Today, she is completely off the anti-rejection drugs and has been for the last nine months. For the next few years, Porter will continue to visit Northwestern for blood work and monitoring to track how well her dual immune system is functioning.

Dr. Leventhal says the initial findings are extremely promising.

“The main thrust of getting people off of these drugs is to improve their quality of life, and also to the organ transplant to last far longer than it normally would if they had to stay on these drugs,” he said.

Porter says her life has improved tremendously. Now, instead of feeling tired all day, she is able to stay active and keep up with her 2-year-old, all without the need for expensive medications.

“I feel better than I have in probably 10 years,” she said.

Dr. Leventhal says that because one-third of living donors end up not being a match for their intended recipient, the new research could be the key to successful transplants between mismatched donors and recipients.

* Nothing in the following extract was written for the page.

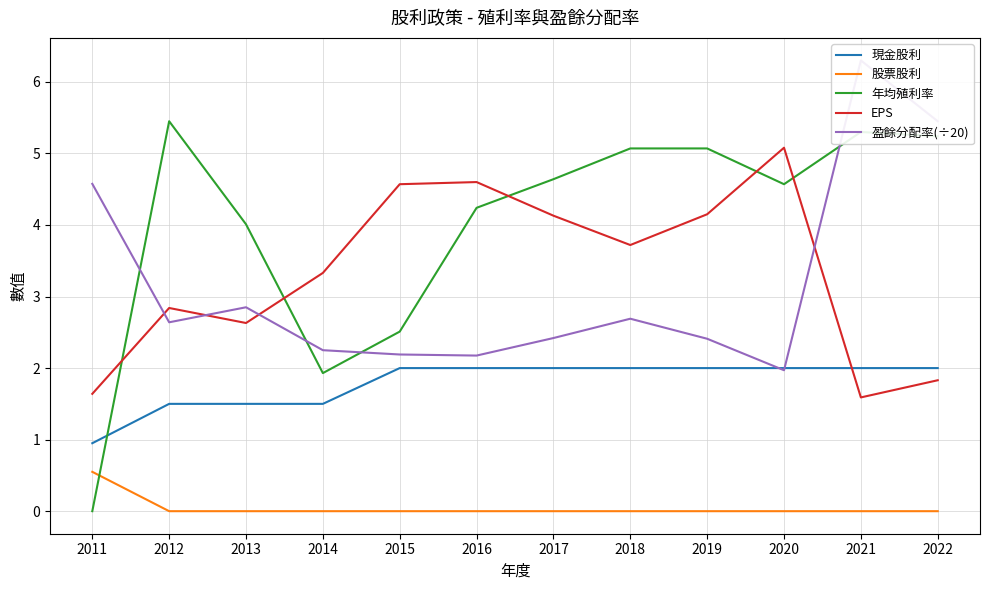

How many interior local valleys does the EPS series have?

3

“So, we’re very cautiously optimistic that what we’ve been able to see at one year will correlate with what we see at five, 10, hopefully 20 years for these people,” he said.

Dr. Leventhal says the next phase of study will include research to determine whether or not the process works with living donors who have had their transplants for some time, the success of which could be life-changing for tens of thousands.